San Francisco – CEO OpenAI, Sam Altman, menyampaikan kekhawatirannya terhadap tren meningkatnya kepercayaan publik terhadap ChatGPT, chatbot berbasis kecerdasan buatan (AI) yang dikembangkan perusahaannya. Dalam sebuah wawancara, Altman mengungkapkan bahwa banyak orang cenderung menerima jawaban dari ChatGPT tanpa mempertanyakan kebenarannya, meskipun mereka mengetahui bahwa AI tersebut masih bisa membuat kesalahan atau bahkan menghasilkan informasi yang tidak akurat — yang dikenal sebagai “halusinasi”.

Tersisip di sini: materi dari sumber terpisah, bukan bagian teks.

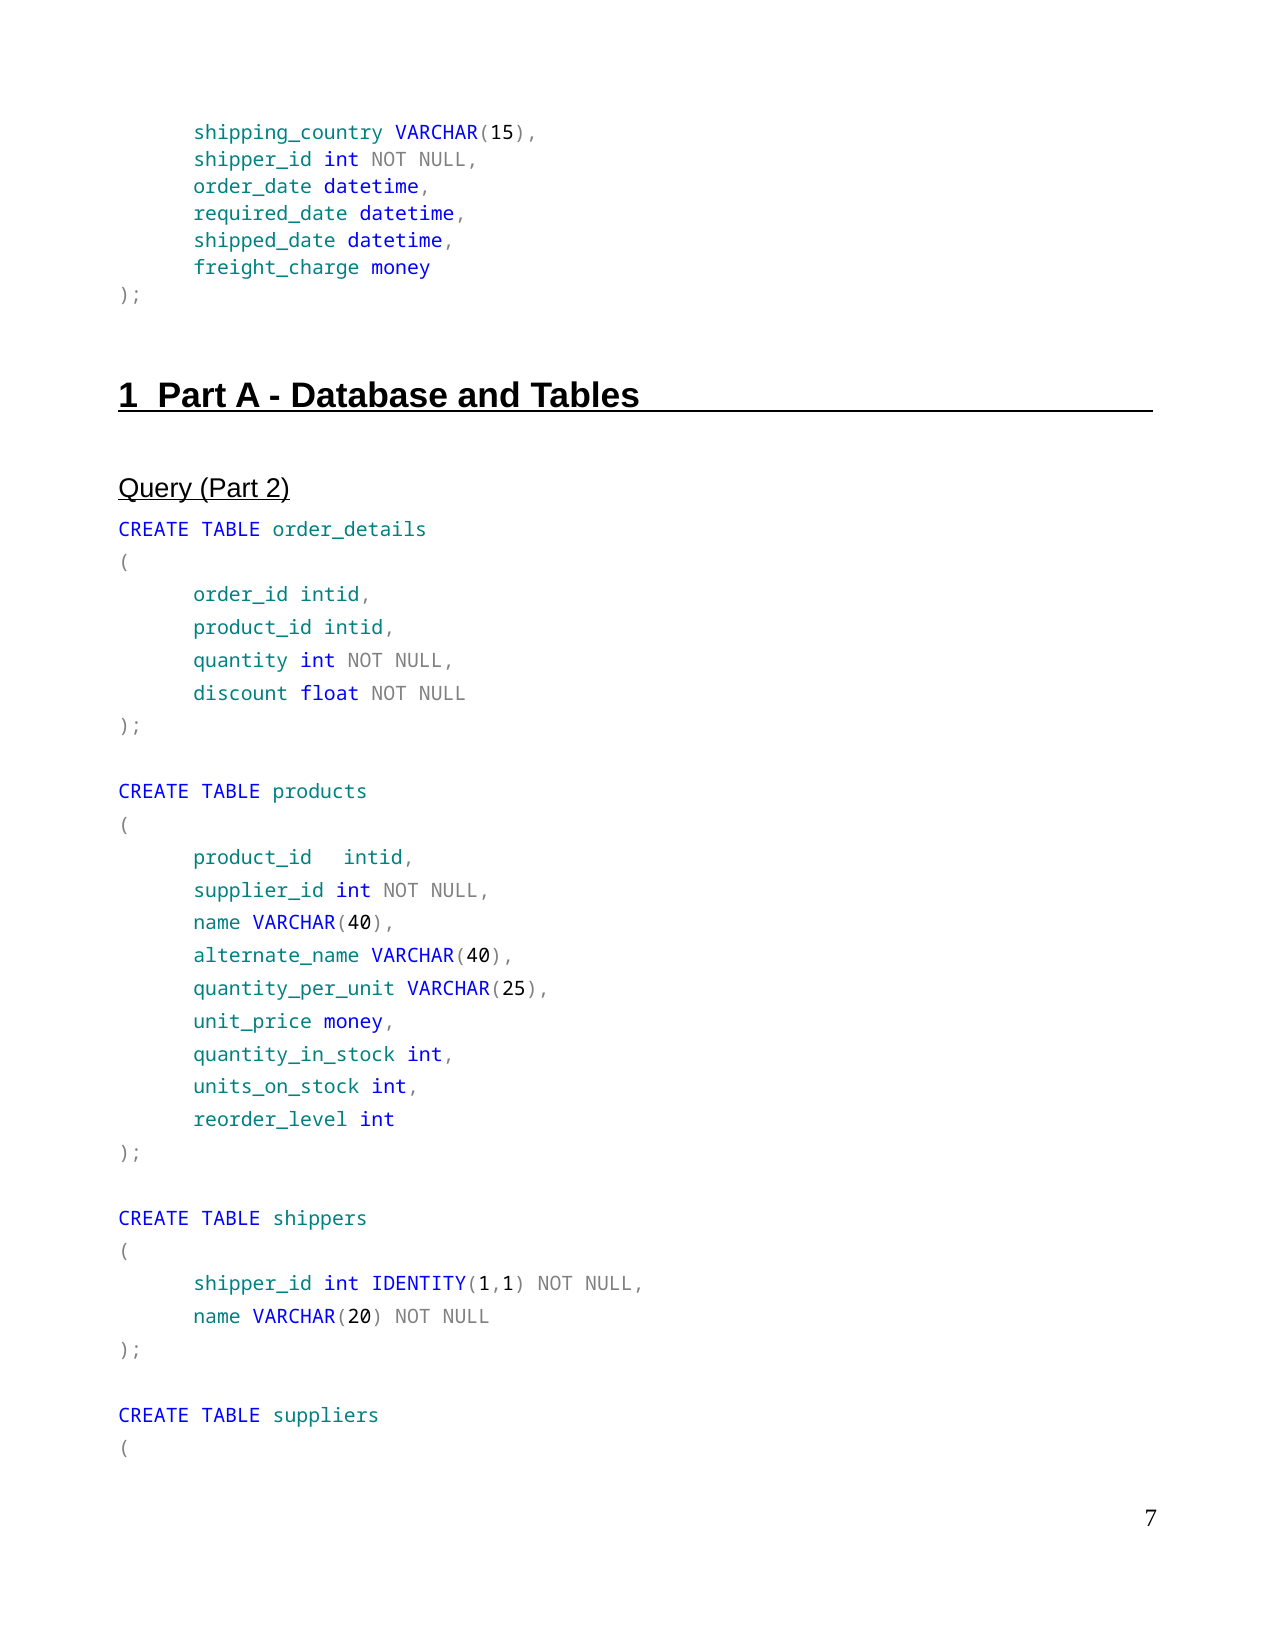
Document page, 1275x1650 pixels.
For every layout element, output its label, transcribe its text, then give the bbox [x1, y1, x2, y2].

text shipper_id int NOT NULL, [118, 145, 1157, 172]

"Yang membuat saya khawatir adalah banyak orang percaya sepenuhnya pada ChatGPT, padahal kami selalu mengingatkan bahwa teknologi ini belum sempurna," ujar Altman. Ia menyebut fenomena ini sebagai bentuk paradoks, karena meskipun masyarakat tahu bahwa AI bisa salah, gaya bicara ChatGPT yang lancar dan meyakinkan seringkali membuat pengguna terbuai dan menganggapnya sebagai sosok ahli — atau bahkan seperti teman pribadi.

Altman sendiri mengaku menggunakan ChatGPT dalam kehidupan sehari-harinya, termasuk untuk mencari saran seputar parenting atau pengasuhan anak. Namun ia menekankan pentingnya tetap berpikir kritis terhadap setiap jawaban yang diberikan oleh AI. “Saya juga pakai ChatGPT, tapi bukan berarti saya mempercayainya 100 persen. Saya selalu cross-check atau mempertimbangkan jawaban yang saya dapatkan,” tegasnya.

Menurut Altman, masalah utamanya bukan pada teknologi itu sendiri, melainkan pada ekspektasi dan pola pikir pengguna. “Kami merancang ChatGPT agar menjadi alat bantu, bukan sumber kebenaran mutlak,” tambahnya. Ia menyarankan masyarakat untuk menggunakan AI dengan bijak, seperti halnya kita menggunakan mesin pencari: sebagai alat bantu informasi, bukan penentu akhir keputusan.

Fenomena ini menyoroti tantangan besar di era kecerdasan buatan. Semakin canggih dan natural AI berkomunikasi, semakin besar pula kemungkinan pengguna terjebak dalam ilusi bahwa mereka sedang berinteraksi dengan sesuatu yang infalibel. Padahal, AI seperti ChatGPT bekerja berdasarkan prediksi pola bahasa dan tidak memiliki pemahaman atau kesadaran seperti manusia.

OpenAI sendiri telah mengembangkan berbagai fitur untuk mengingatkan pengguna tentang keterbatasan ChatGPT. Misalnya, munculnya catatan bahwa “ChatGPT bisa saja menghasilkan informasi yang tidak akurat” di halaman antarmuka, serta fitur “citation” pada beberapa versi untuk mendukung jawaban dengan sumber yang dapat diverifikasi. Meski demikian, tantangan terbesar tetap terletak pada edukasi publik.

Di akhir pernyataannya, Altman kembali menegaskan: “Kami berharap ChatGPT bisa menjadi alat yang sangat berguna. Tapi seperti alat lainnya, pengguna harus tahu cara memakainya dengan benar — termasuk tahu kapan harus ragu.”